The website's caption said that "there is a heavy military presence in Lhasa", neglecting the obvious First Aid and red cross signs on the ambulance.

German newspaper Berlin Morning post posted a picture on its website in which police in Lhasa rescued a young man of Han nationality assaulted by rioters. But the caption said "insurrectionist taken away by police".

American Fox TV said in a picture's caption on its website that Chinese military dragged some protestors onto a vehicle but actually the uniformed people were Indian police.

N-TV, headquartered in Germany, used TV footage showing police with captured protestors in a report on the Tibet riots. The footage had been shot in Nepal, the police were Nepalese.

Netizens at the online forum www.huanqiu.com said that to destroy the reputation of the Chinese government with unfounded material has been a frequently used tactic by some overseas media.

One netizen said a Canadian traveller who witnessed the riot in Lhasa wrote in his blog: those rioters assaulted civilians and policemen. This would have been cracked down on more severely if it had happened in Western countries.

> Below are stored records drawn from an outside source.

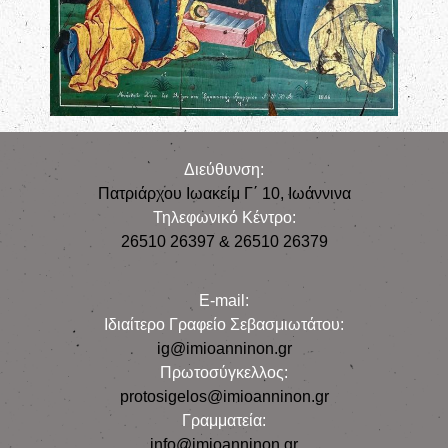
Διεύθυνση:
Πατριάρχου Ιωακείμ Γ΄ 10, Iωάννινα
Τηλεφωνικό Κέντρο:
26510 26397 & 26510 26379
E-mail:
Iδιαίτερο Γραφείο Σεβασμιωτάτου:
ig@imioanninon.gr
Πρωτοσύγκελλος:
protosigelos@imioanninon.gr
Γραμματεία:
info@imioanninon.gr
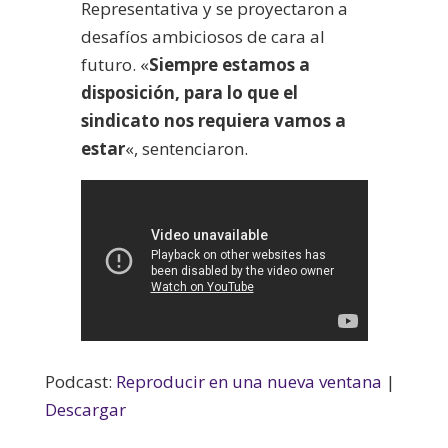
Representativa y se proyectaron a
desafíos ambiciosos de cara al
futuro. «
Siempre estamos a
disposición, para lo que el
sindicato nos requiera vamos a
estar
«, sentenciaron.
Podcast:
Reproducir en una nueva ventana
|
Descargar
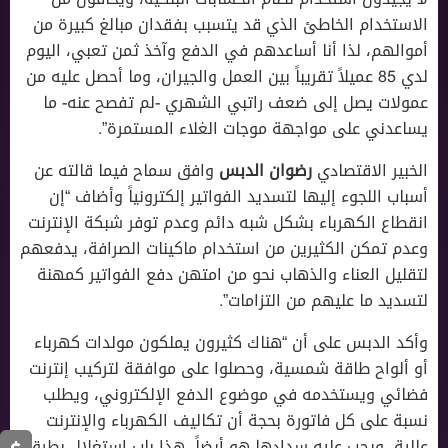
الاستخدام الخاطئ الذي قد يتسبب بفقدان مبالغ كبيرة من
أموالهم، لذا أنا أساعدهم في الدفع وآخذ ثمن تعبي، اليوم
لدي 85 عميلاً تقريباً بين العمل والجيران، وما أحصل عليه من
عمولات يصل إلى ضعف راتبي الشهري -لم تفصح عنه- ما
يساعدني على مواجهة موجات الغلاء المستمرة”.
الخبير الاقتصادي
رضوان الدبس
وافق سماح فيما قالته عن
أسباب اللجوء إليها لتسديد الفواتير إلكترونياً وأضاف “إن
انقطاع الكهرباء بشكل شبه دائم وعدم توفر شبكة الإنترنت
وعدم تمكن الكثيرين من استخدام ماكينات الصرافة، يدفعهم
لتقليل العناء والذهاب نحو من امتهن دفع الفواتير كمهنة
لتسديد ما عليهم من التزامات”.
وأكد الدبس على أن “هناك كثيرون يملكون مولدات كهرباء
أو ألواح طاقة شمسية، وحصلوا على موافقة لتركيب إنترنت
فضائي ويستخدمه في موضوع الدفع الإلكتروني، ويطلب
نسبة على كل فاتورة بحجة أن تكاليف الكهرباء والإنترنت
عالية، ويجب عليه سدادها هو أيضاً، هذا باب استغلال بطرق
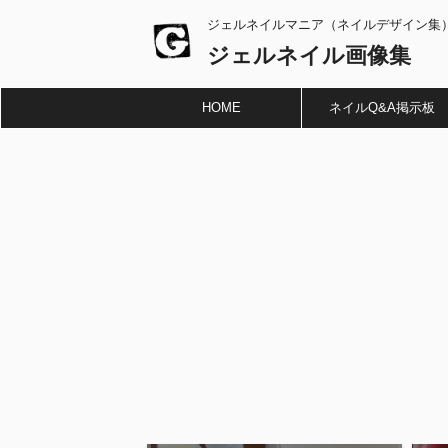
ジェルネイルマニア（ネイルデザイン集
ジェルネイル画像集
HOME
ネイルQ&A掲示板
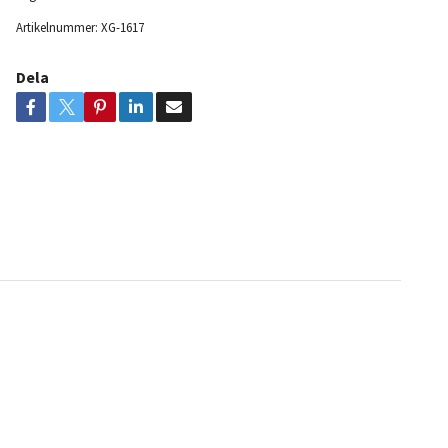
Artikelnummer:
XG-1617
Dela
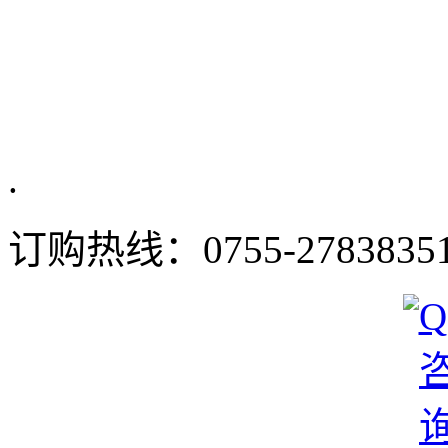
.
订购热线：
0755-2783835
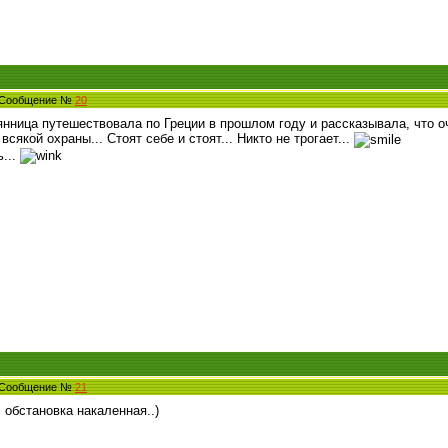
5 Сообщение №
20
янница путешествовала по Греции в прошлом году и рассказывала, что о
всякой охраны... Стоят себе и стоят... Никто не трогает...
ь...
1 Сообщение №
21
с обстановка накаленная..)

"Why has no major overseas media cited these words?" the netizen complained.

The Canadian traveller also put in his blog a photograph he had taken of Chinese Armed Police building a wall of shields to defend against stones and bricks thrown by rioters.

Although the picture has been published by the New York Times on its front page, the caption made no mention of the attack by the rioters.

"Many friends working in western media consulted me to know more about the truth of the riot in Lhasa and sent me some western media reports," Liu Na, professor with College of Journalism and Mass Medium at Wuhan University said in an interview with Global Times.

"Bias and even prejudice still exist in some western media coverage about China because of old ways of thinking and different values," said Liu, who is also a cultural scholar at the University of Birmingham.

Xinhua has tried to contact CNN Beijing Bureau for a comment but has so far not succeeded, because the telephone is either busy or is not answered.

Chinese Premier Wen Jiabao said at a press conference held on March 18 that China will consider the possibility of organizing foreign media to Lhasa and see on the ground what happened there.

Qin Gang, spokesman with the Ministry of Foreign Affairs, said at a regular press conference held on March 20 that efforts to organize such a trip are under way.

According to the Manchester Guardian, a slideshow on YouTube accuses CNN, Der Spiegel (a German newspaper), and other media of cropping pictures to show Chinese military while screening out rioters.